How one Michigan company used training to keep employees engaged
Michigan’s work from home order went into effect on March 24, but Troy Clogg Landscape Associates of Wixon, Mich., started to act about two weeks earlier, says Adam DeLamielleure, director of support for Troy Clogg Landscape Associates.
“Realistically, everything started for us around the 12th or 13th of March,” DeLamielleure says.
Owner Troy Clogg and the management team began communicating with employees and enacting heightened sanitation of equipment and hygiene protocols for the company that specializes in winter maintenance as well as design/build and summer maintenance for commercial clients. The company also does high-end design/build projects for residential clients.
A week before the work from home order, Troy Clogg Landscape Associates enacted social distancing and limited office staff. Bringing employees together for meetings was out of the question, naturally, and DeLamielleure says internally the management team discussed remote working for office employees.
And after the work from home order, “We literally flipped a switch that night,” he says in terms of transitioning office staff to work remotely. Technology such as Microsoft Teams came in handy, as employees could come together for meetings.
“Early in the process, we made a choice to maintain a COVID-19 log,” he says. “Trying to capture every expense we incur going through this and the impact it has on the business so we can learn from this. We wanted to make sure we were very well documented.”
Wixom is in Oakland County and is a western suburb of Detroit, an area hit hard with COVID-19. The Oakland County Health Division issued an emergency order that required daily screenings of employees for COVID-19 symptoms as well as implementing social distancing measures. Sanitizing trucks and equipment is an added expense and screening employees for signs of COVID-19 daily also takes time. And, DeLamielleure says these added costs aren’t a line item in a job.
“Nobody thought about that cost when we were selling jobs,” he says. “This log – a byproduct of this if this is the new normal — is going to help us with job costs moving forward.”
DeLamielleure estimates that each screening takes about a minute and a half and March 25 to early May the company has logged more than 600 hours screening employees. The process has become digital and streamlined.
“The cool part about it is some of the customers and some of the counties (there are five counties in the Detroit metro area) are asking for that type of information,” he says.
DeLamielleure says giving updates to employees was important to keeping crews engaged and wanting to come back to work. The management team at Troy Clogg Landscape Associates also offered training to employees which included programs from Accredited Snow Contractors Association, Michigan Nursery and Landscape Association, Utech and even through Troy Clogg Landscape Associates’ insurance provider. Troy Clogg also paid employees who took the training.

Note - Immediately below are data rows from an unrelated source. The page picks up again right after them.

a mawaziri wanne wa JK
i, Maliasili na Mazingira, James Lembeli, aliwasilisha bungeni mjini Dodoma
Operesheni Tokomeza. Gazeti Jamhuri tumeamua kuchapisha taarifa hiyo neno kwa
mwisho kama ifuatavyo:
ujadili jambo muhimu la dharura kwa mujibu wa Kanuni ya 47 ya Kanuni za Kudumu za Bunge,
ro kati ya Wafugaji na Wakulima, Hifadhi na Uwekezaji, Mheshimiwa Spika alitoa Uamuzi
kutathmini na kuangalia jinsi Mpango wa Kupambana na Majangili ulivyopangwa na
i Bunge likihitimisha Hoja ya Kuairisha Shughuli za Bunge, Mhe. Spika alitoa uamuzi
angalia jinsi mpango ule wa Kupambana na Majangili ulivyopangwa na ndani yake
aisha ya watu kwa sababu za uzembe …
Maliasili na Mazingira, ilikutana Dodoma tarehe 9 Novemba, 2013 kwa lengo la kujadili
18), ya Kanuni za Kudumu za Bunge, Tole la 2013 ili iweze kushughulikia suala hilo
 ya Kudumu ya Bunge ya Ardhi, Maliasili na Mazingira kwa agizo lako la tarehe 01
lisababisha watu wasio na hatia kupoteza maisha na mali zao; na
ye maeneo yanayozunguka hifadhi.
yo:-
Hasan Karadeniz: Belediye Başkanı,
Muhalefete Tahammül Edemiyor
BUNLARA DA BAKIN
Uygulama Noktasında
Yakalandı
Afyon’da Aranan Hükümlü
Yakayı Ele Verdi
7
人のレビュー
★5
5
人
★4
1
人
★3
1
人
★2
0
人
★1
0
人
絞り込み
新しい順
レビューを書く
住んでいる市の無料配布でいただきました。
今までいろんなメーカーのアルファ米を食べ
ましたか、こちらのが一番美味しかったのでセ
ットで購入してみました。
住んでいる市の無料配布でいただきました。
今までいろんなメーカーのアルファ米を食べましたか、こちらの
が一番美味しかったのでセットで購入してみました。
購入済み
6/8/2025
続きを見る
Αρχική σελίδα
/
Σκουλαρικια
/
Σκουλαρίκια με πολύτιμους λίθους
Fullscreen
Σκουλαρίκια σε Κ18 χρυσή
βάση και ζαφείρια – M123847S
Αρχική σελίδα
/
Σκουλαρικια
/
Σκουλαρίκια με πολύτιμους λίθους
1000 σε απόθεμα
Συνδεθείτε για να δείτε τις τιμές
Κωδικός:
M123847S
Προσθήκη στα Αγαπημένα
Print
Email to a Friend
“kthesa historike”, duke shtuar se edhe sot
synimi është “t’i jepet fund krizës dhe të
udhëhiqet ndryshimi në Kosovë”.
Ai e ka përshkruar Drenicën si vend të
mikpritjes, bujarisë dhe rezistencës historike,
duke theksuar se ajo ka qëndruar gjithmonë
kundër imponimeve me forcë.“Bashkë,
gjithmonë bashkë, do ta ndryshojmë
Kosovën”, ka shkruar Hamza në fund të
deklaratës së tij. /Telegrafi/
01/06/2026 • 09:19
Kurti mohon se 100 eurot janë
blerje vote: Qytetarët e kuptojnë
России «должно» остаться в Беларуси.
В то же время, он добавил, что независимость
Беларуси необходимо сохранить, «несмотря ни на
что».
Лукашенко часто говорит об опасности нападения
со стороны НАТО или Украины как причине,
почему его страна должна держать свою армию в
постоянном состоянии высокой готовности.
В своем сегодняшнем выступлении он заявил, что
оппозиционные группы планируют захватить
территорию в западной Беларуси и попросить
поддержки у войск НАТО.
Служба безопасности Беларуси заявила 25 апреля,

“Everything that we chose to use had some type of documentation coming back to us,” he says.
When the state extended the stay at home order from April 15 to May 1, DeLamielleure says some workers started on unemployment. But, once Gov. Gretchen Whitmer lifted the restrictions, employees started back slowly, with the team at full strength about three days later. New measures include irrigation techs wear full bodysuits. There are also staggered start times. Employees also wear branded face masks.
“Pink is a big color for us,” he says. “70 guys are running around with pink face masks.”
The management team worked to develop manuals and protocols on sanitation and safety. The company gathered gloves and other materials needed to equip trucks. DeLamielleure says it was hard at first to get a lot of the necessary PPE and supplies – something as simple as spray bottles for sanitization kits.
“It’s very easy to think that the world has gone back to normal,” he says. “We have to remind everybody that it hasn’t yet.”
Troy Clogg Landscapes and Associates also has a corporate video to illustrate the steps the company is doing to keep workers and clients safe.
DeLamielleure says he’s proud of how his company has responded to an unusual time in the industry and the world.
“I’m grateful to work at a company that people chose to come back to,” he says. “We were able to get that pause to get some projects done that set us up better to achieve in the future.”
And, he says from an office standpoint, he’s grateful for the technology that allows the office team to work together, albeit remotely.
“It proves that you can do things in different ways and still be effective,” he says. “I truly believe that there will be things that we learn about how to do business differently moving forward.”